▶ [Task objective] Transcribe every line of the records below without any change, and leave the pictures out of your answer.

▶ [Task inputs]
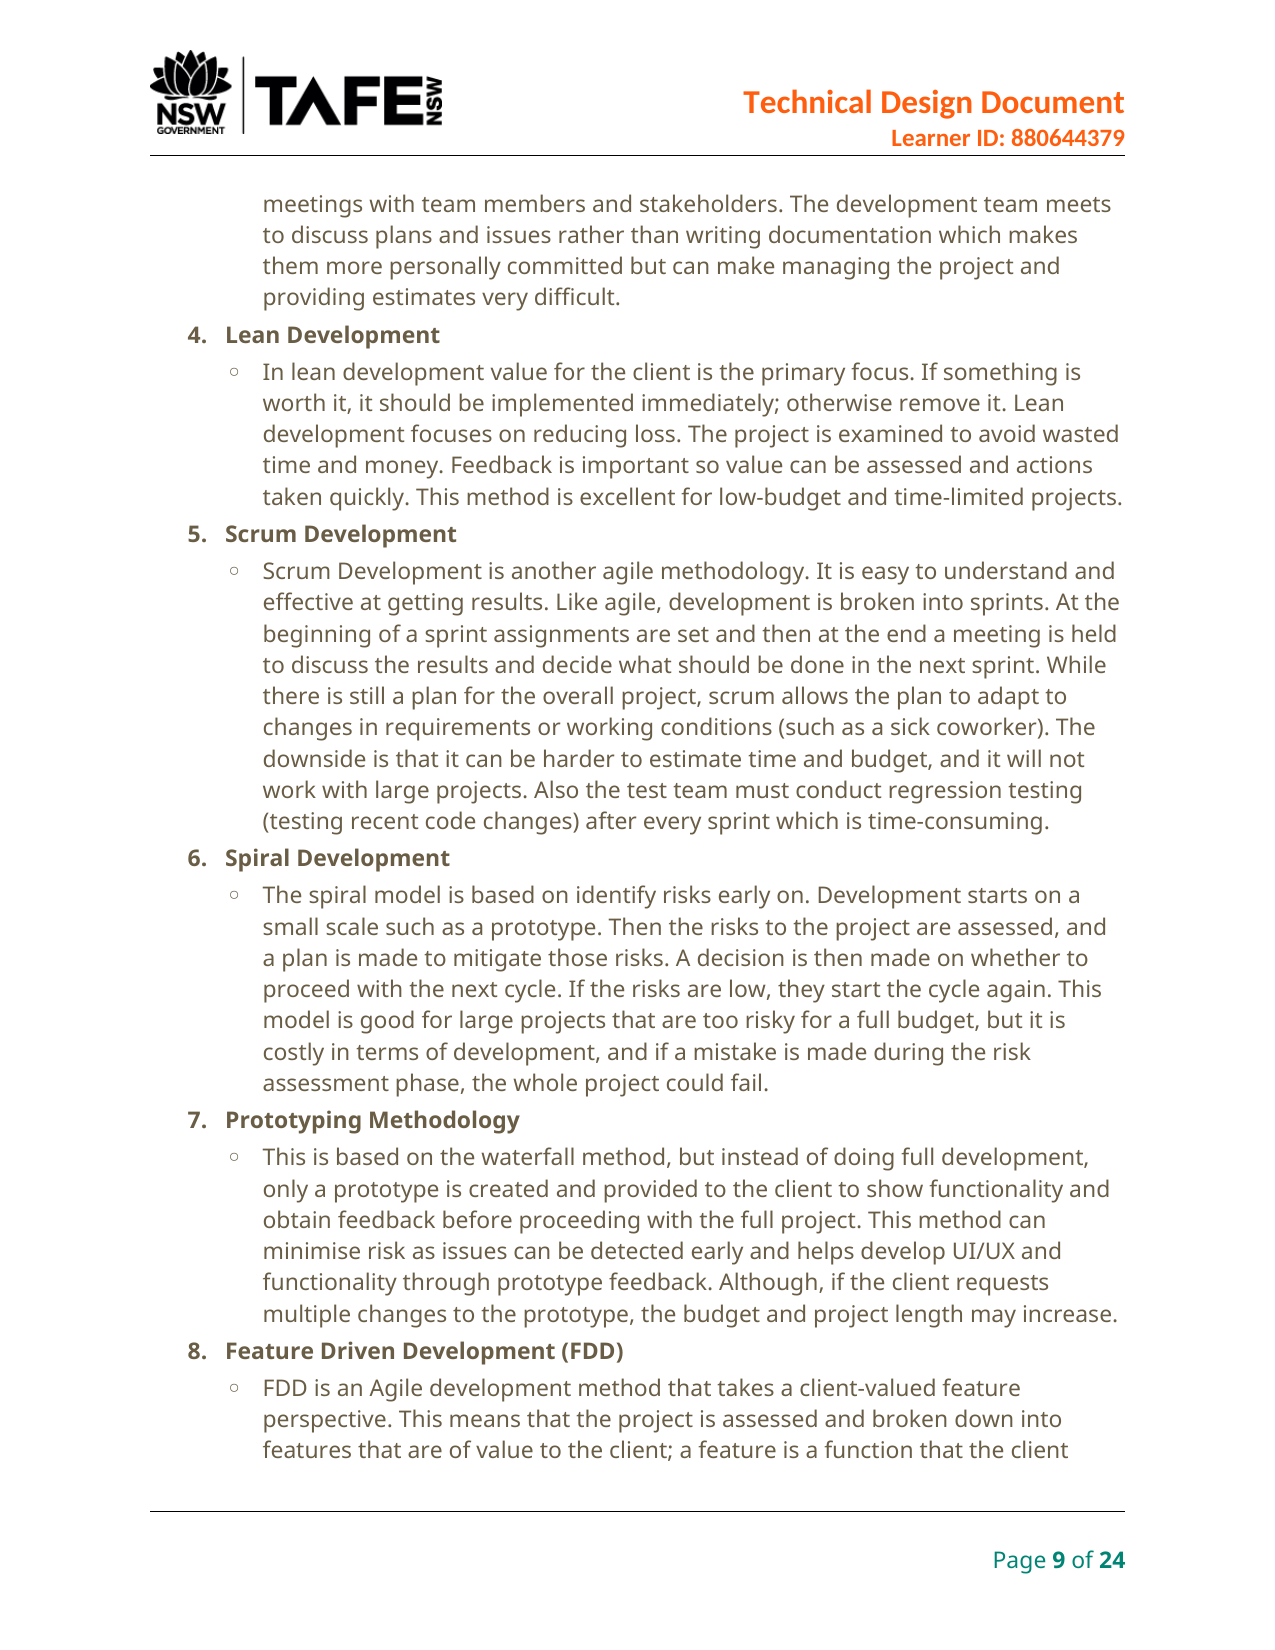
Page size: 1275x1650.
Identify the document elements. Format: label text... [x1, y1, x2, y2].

list Scrum Development is another agile methodology. It is easy to understand and effective at getting results. Like agile, development is broken into sprints. At the beginning of a sprint assignments are set and then at the end a meeting is held to discuss the results and decide what should be done in the next sprint. While there is still a plan for the overall project, scrum allows the plan to adapt to changes in requirements or working conditions (such as a sick coworker). The downside is that it can be harder to estimate time and budget, and it will not work with large projects. Also the test team must conduct regression testing (testing recent code changes) after every sprint which is time-consuming. [225, 555, 1125, 836]
list The spiral model is based on identify risks early on. Development starts on a small scale such as a prototype. Then the risks to the project are assessed, and a plan is made to mitigate those risks. A decision is then made on whether to proceed with the next cycle. If the risks are low, they start the cycle again. This model is good for large projects that are too risky for a full budget, but it is costly in terms of development, and if a mistake is made during the risk assessment phase, the whole project could fail. [225, 879, 1125, 1098]
list This is based on the waterfall method, but instead of doing full development, only a prototype is created and provided to the client to show functionality and obtain feedback before proceeding with the full project. This method can minimise risk as issues can be detected early and helps develop UI/UX and functionality through prototype feedback. Although, if the client requests multiple changes to the prototype, the budget and project length may increase. [225, 1141, 1125, 1329]
list In lean development value for the client is the primary focus. If something is worth it, it should be implemented immediately; otherwise remove it. Lean development focuses on reducing loss. The project is examined to avoid wasted time and money. Feedback is important so value can be assessed and actions taken quickly. This method is excellent for low-budget and time-limited projects. [225, 356, 1125, 512]
list Lean Development [187, 318, 1125, 350]
list meetings with team members and stakeholders. The development team meets to discuss plans and issues rather than writing documentation which makes them more personally committed but can make managing the project and providing estimates very difficult. [225, 188, 1125, 313]
list Spiral Development [187, 842, 1125, 873]
list Feature Driven Development (FDD) [187, 1335, 1125, 1366]
list Scrum Development [187, 518, 1125, 549]
list Prototyping Methodology [187, 1104, 1125, 1135]
picture [150, 50, 442, 134]
list FDD is an Agile development method that takes a client-valued feature perspective. This means that the project is assessed and broken down into features that are of value to the client; a feature is a function that the client [225, 1372, 1125, 1466]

▶ [Written solution]
Page size: 1275x1650.
Identify the document elements. Format: label text... [x1, y1, x2, y2].

list Scrum Development is another agile methodology. It is easy to understand and effective at getting results. Like agile, development is broken into sprints. At the beginning of a sprint assignments are set and then at the end a meeting is held to discuss the results and decide what should be done in the next sprint. While there is still a plan for the overall project, scrum allows the plan to adapt to changes in requirements or working conditions (such as a sick coworker). The downside is that it can be harder to estimate time and budget, and it will not work with large projects. Also the test team must conduct regression testing (testing recent code changes) after every sprint which is time-consuming. [225, 555, 1125, 836]
list The spiral model is based on identify risks early on. Development starts on a small scale such as a prototype. Then the risks to the project are assessed, and a plan is made to mitigate those risks. A decision is then made on whether to proceed with the next cycle. If the risks are low, they start the cycle again. This model is good for large projects that are too risky for a full budget, but it is costly in terms of development, and if a mistake is made during the risk assessment phase, the whole project could fail. [225, 879, 1125, 1098]
list This is based on the waterfall method, but instead of doing full development, only a prototype is created and provided to the client to show functionality and obtain feedback before proceeding with the full project. This method can minimise risk as issues can be detected early and helps develop UI/UX and functionality through prototype feedback. Although, if the client requests multiple changes to the prototype, the budget and project length may increase. [225, 1141, 1125, 1329]
list In lean development value for the client is the primary focus. If something is worth it, it should be implemented immediately; otherwise remove it. Lean development focuses on reducing loss. The project is examined to avoid wasted time and money. Feedback is important so value can be assessed and actions taken quickly. This method is excellent for low-budget and time-limited projects. [225, 356, 1125, 512]
list Lean Development [187, 318, 1125, 350]
list meetings with team members and stakeholders. The development team meets to discuss plans and issues rather than writing documentation which makes them more personally committed but can make managing the project and providing estimates very difficult. [225, 188, 1125, 313]
list Spiral Development [187, 842, 1125, 873]
list Feature Driven Development (FDD) [187, 1335, 1125, 1366]
list Scrum Development [187, 518, 1125, 549]
list Prototyping Methodology [187, 1104, 1125, 1135]
picture [150, 50, 442, 134]
list FDD is an Agile development method that takes a client-valued feature perspective. This means that the project is assessed and broken down into features that are of value to the client; a feature is a function that the client [225, 1372, 1125, 1466]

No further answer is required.